During conventional flow cytometry, the light emitted by each fluorophore is guided by a series of mirrors and filters towards the instrument’s detectors, each of which measures a distinct range of wavelengths. This means that the emission maximum of each fluorophore must be carefully matched to the available detectors, and that compensation controls should be included for removing fluorescence spillover. A main limitation of conventional flow cytometry is that it precludes the simultaneous use of fluorophores that are excited by the same laser and have similar emission maxima. Although this can be addressed during panel design, it can especially be problematic when only a small selection of labeled antibody reagents is available for use. However, with advancements in technology, expanding reagent offerings, and more sensitive detectors and filters, most advanced conventional cytometers can now examine 40+ colors.
Rather than measuring a distinct range of wavelengths for each fluorophore, spectral flow cytometry uses various technical approaches to full spectrum detection. While some instruments feature detection systems similar to those found in conventional flow cytometers, others incorporate gratings or prisms (instead of mirrors and filters) for light separation. Importantly, the separated light passes through a specialized (collimating) lens, which directs it linearly across a detector array. By recording the complete emission spectrum of every fluorophore, spectral flow cytometry allows the use of fluorophores with similar emission maxima but different off-peak emissions to be combined in the same panel. The most advanced spectral flow cytometers can readily detect 50+ parameters simultaneously, using a process known as spectral unmixing to identify each fluorophore by its unique spectral signature.

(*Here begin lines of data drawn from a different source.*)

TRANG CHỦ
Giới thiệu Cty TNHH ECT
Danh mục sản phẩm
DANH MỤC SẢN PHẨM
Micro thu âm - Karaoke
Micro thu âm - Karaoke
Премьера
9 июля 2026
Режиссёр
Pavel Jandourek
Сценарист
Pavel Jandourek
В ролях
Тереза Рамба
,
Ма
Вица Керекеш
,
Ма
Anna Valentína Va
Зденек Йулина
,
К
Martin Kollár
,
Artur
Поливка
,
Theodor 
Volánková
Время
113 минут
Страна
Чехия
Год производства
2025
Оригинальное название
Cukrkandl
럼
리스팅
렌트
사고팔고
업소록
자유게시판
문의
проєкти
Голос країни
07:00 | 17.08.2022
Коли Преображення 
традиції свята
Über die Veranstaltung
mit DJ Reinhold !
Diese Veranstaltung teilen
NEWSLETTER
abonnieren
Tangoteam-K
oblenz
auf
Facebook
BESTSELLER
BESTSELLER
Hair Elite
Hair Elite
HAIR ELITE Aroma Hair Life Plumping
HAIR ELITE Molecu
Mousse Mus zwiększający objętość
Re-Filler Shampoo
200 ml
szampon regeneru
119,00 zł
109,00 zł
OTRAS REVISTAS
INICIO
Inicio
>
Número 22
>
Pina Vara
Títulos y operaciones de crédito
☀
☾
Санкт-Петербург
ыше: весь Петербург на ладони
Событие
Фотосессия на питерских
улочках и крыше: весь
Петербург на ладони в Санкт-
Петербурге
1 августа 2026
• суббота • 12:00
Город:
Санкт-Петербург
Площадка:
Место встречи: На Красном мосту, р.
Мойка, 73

Imaging flow cytometry not only measures marker expression but also provides an image of each cell. This means it can reveal morphological insights, such as where in the cell a particular protein is expressed, whether that expression is uniform or punctuate, and if protein localization changes over time or in response to a particular treatment. Importantly, imaging flow cytometry brings the power of statistics to microscopy, a technique which has historically had only limited throughput. Applications of imaging flow cytometry include monitoring nuclear localization of DNA transcription factors, tracking the uptake of extracellular vesicles, and measuring the apoptotic index following drug treatment.